Car safety for babies
- Ensure you choose a car restraint that's appropriate for your baby's size and weight. Babies under 8kg or 70cms should always travel in a rear-facing restraint.
- Babies should have good head control and be able to sit before they are moved to a more upright, front-facing car seat.
- Make sure that your baby's restraint straps and fasteners are adjusted to fit his body correctly.
- Have the restraint properly fitted to your car - every car model has a slightly different way to installing capsules and car seats so make sure that yours is correctly and safely fitted.
- Never hold your baby while the car is moving, for example, while travelling in a taxi, as your arms aren't strong enough to protect him in the event of an accident.

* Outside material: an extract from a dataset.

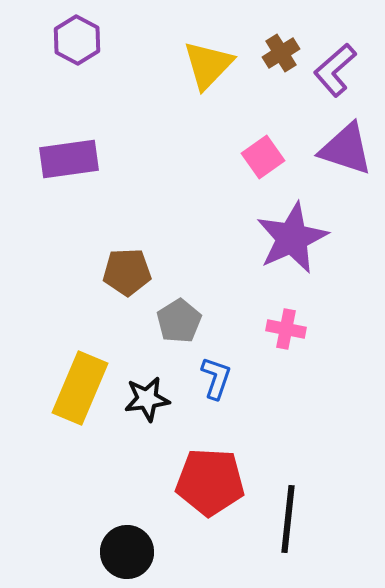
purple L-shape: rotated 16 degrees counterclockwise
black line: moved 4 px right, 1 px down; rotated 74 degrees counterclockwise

- Babies and young children can overheat quickly in the car, so make sure that they are suitably dressed while travelling and that there is appropriate protection from the sun.
Car safety for children
- Ensure you choose a car restraint that's appropriate for your child's size and weight. Your child should always travel in the back seat. While it isn't against the law for children to travel in the front seat, this is the least safe seat in the car and with the additional hazards that airbags pose, it is highly recommended that children sit in the back seat.
- Teach your child to get in and out of the car from the footpath - this will remove any risk associated with him being on the road.

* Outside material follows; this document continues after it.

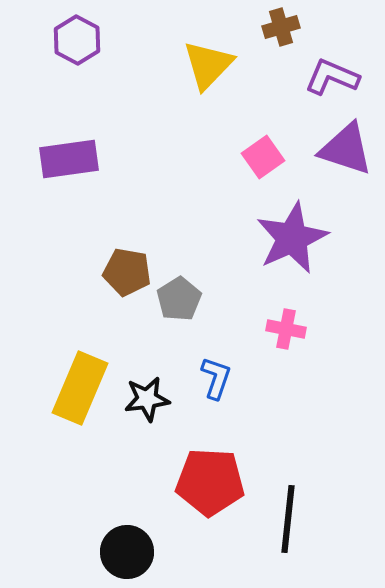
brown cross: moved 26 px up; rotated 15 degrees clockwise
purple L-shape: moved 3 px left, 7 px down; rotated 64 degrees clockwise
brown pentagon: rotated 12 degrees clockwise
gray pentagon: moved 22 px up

- While there are some devices that can be used to prevent toddlers from undoing their seatbelts, these are not recommended as seatbelts are meant to be easily undone in case of an accident.
- Don't allow you child to lie down across the back seat as this is an unsafe position in the event of an accident.
- Your child's car seat should be used until he reaches the maximum allowable weight for the seat or he is too tall to use the shoulder straps.
- Booster seats can be used until your child reaches the maximum allowable weight for the seat - it isn't recommended that booster seats are used by a child who weighs less than the minimum weight recommendation as his body weight partially secures the booster seat.
- A five-point child safety harness is recommended for children 14 - 32kg as standard car seatbelts (which are designed for adult use) aren't safe to use until your child is a standing height of 148cm, a sitting height of 74cm and/or a weight of 37kg - this is the approximate size of an 11 year old.
It is against the law:
- To leave your child in a car unattended - even for a short time
- For anyone to be unrestrained in the car while it's moving
- To have a child on your knees while the car is moving - this includes having a seatbelt around you both
- To have two people share the same seatbelt
- To ride in the luggage compartment of a vehicle
The vehicle driver is responsible for ensuring that all passengers under the age of 16 are correctly restrained.
Tips for practical car safety
Having the correct restraints properly installed in your car goes a long way to ensuring that everyone stays safe in your car, but there are other ways you can develop good car safety.
- Lead by example. Your child is more likely to develop good car habits if he sees you following the same rules you set for him. Make sure that you always have your seatbelt on before you drive away, and always insist that your child does too.
- Insist on seatbelts at all time. If you have issues with getting your child to stay buckled up, stop your car and tell him that you won't continue driving until he sits in his seat with his seatbelt on.
- Don't allow siblings to ‘help' you by buckling and unbuckling each other's seatbelts as this gives them permission to move around in the car - and they may decide to do this while the car is moving.
- Don't be distracted by unruly car behaviour. If your child is refusing to co-operate or is being loud and having an impact on your ability to concentrate while driving, pull over and sort out the backseat issues before hitting the road again.
- Stop, revive, survive. If you're driving long distances, it's extremely important that you take regular breaks to avoid exhaustion. Regular breaks are a great way to let children blow off a little energy too.
- Ensure that your line of sight is always clear. Never put anything in the windows of your car that will block your vision - a nappy in a side window to keep sun of your child will limit your view when driving.